CTLA4-Ig: a novel immunosuppressive agent

Abstract

Activation of naive T-cells requires two signals: one is antigen-specific and based on T-cell receptor (TCR) recognition of a peptide-MHC complex and the second is antigen-nonspecific and delivered by specific T-cell receptors after ligation with their ligands (costimulatory molecules) expressed by antigen-presenting cells (APCs). Engagement of the B7 family of molecules on APCs with their T-cell associated ligands, CD28 and CTLA-4 (CD152), provides a pivotal costimulatoty signal in T-cell activation.

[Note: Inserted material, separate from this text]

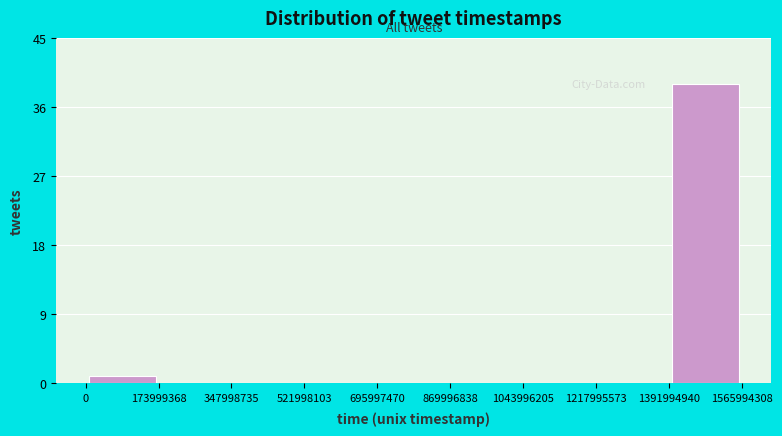

What is the height of the bar covering 1391994940 to 1565994308 on the x-axis? The values are not printed on the chart, so give them approximately, as read against the axis.

39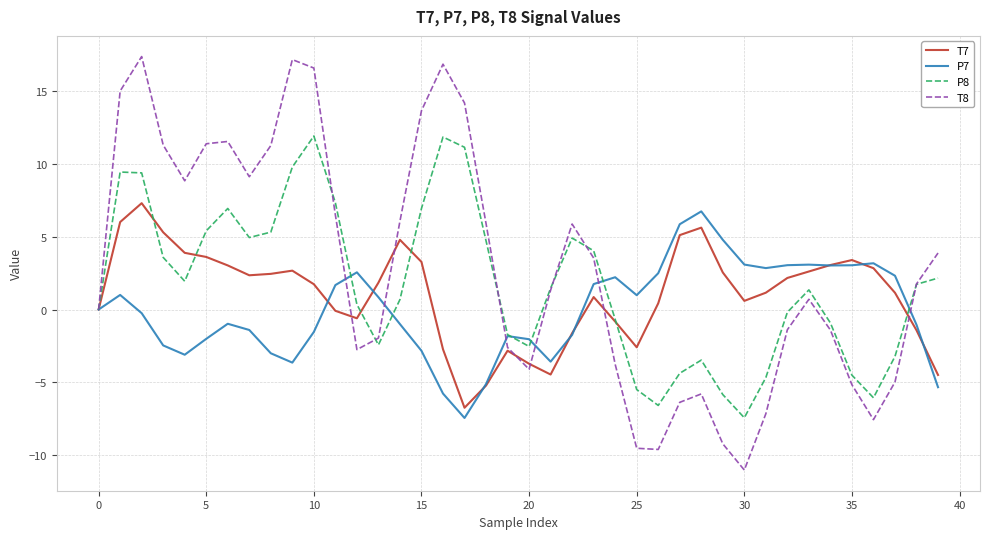

What is the lowest value of the T7 series?

-6.7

The lack of costimulation after engagement of the T-cell receptor by antigen, results in a state of antigen-specific unresponsiveness, termed anergy. Manipulation of CD28/B7 pathway has therefore been envisioned as a potential strategy for achieving therapeutically useful immunosuppression or tolerance. CTLA4-Ig has been initially developed by Bristol-Myers Squibb as a competitive inhibitor of CD28/B7 pathway (BMS-188667). Thereafter, CTLA4-Ig was produced by Repligen and also in some individual laboratories. In various animal models, discussed in this paper, CTLA4-Ig has been shown to inhibit T-cell-dependent antibody responses, significantly prolong transplanted organ survival, induce long-term donor-specific tolerance in some models, slow progression of autoimmune disease and to have immunomodulatory function in several other immunological disease models. Recently, CTLA4-Ig has entered Phase I clinical trials for the treatment of psoriasis, a T-cell mediated skin disease and treatment of graft-versus-host disease in allogeneic bone marrow transplantation. Large clinical randomised trials on the use of CTLA4-Ig are missing, nevertheless, its immunosuppressive effects coupled with features such as specificity of interaction and low toxicity, make CTLA4-Ig a promising new therapeutic agent for induction of donor-specific immunological tolerance, the ultimate goal of clinical immunosuppression.